▶ _DATA EXCERPTS_:
Content starts

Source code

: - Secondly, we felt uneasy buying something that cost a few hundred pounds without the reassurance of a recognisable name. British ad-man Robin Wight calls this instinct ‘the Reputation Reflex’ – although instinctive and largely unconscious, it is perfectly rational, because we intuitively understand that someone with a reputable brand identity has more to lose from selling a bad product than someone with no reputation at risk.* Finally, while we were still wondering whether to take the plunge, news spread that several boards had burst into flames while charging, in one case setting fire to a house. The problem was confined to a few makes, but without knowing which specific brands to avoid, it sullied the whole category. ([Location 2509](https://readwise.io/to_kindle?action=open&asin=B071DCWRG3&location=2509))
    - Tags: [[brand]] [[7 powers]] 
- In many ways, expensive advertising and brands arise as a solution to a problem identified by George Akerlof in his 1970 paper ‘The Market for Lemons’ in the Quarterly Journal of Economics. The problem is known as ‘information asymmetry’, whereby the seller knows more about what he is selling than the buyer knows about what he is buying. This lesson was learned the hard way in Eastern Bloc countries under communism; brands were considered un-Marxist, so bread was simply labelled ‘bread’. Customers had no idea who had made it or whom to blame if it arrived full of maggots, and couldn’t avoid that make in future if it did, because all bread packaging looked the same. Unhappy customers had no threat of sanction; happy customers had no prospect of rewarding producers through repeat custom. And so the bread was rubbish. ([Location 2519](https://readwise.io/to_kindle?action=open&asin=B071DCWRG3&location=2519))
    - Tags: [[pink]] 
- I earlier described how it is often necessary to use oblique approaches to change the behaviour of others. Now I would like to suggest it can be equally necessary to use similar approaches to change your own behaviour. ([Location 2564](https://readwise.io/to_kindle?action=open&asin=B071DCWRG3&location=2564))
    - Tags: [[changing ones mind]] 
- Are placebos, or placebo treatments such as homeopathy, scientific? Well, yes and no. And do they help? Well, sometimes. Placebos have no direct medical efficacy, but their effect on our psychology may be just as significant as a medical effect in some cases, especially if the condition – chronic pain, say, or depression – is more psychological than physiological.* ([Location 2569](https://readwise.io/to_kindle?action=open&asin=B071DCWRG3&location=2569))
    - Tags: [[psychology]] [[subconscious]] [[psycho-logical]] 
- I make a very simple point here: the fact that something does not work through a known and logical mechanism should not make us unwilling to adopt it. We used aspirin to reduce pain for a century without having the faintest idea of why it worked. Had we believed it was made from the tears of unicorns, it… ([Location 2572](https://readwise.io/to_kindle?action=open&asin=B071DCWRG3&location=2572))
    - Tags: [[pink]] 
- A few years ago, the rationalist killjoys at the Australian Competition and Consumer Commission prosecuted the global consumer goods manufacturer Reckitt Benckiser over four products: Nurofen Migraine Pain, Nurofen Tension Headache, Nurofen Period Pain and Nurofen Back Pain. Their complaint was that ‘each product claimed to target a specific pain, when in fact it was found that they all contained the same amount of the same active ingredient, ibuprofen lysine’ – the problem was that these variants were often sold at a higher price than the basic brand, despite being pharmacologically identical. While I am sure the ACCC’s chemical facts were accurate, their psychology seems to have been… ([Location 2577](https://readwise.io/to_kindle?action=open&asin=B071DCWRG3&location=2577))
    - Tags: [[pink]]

Content ends

▶ _WHAT YOU NEED TO DO_: Reproduce the stretch of the items from the line containing "- Secondly, we" through the line containing "- Tags: [[brand]] [[7 powers]]", including both of those lines.

▶ _TASK SOLUTION_:
: - Secondly, we felt uneasy buying something that cost a few hundred pounds without the reassurance of a recognisable name. British ad-man Robin Wight calls this instinct ‘the Reputation Reflex’ – although instinctive and largely unconscious, it is perfectly rational, because we intuitively understand that someone with a reputable brand identity has more to lose from selling a bad product than someone with no reputation at risk.* Finally, while we were still wondering whether to take the plunge, news spread that several boards had burst into flames while charging, in one case setting fire to a house. The problem was confined to a few makes, but without knowing which specific brands to avoid, it sullied the whole category. ([Location 2509](https://readwise.io/to_kindle?action=open&asin=B071DCWRG3&location=2509))
    - Tags: [[brand]] [[7 powers]] 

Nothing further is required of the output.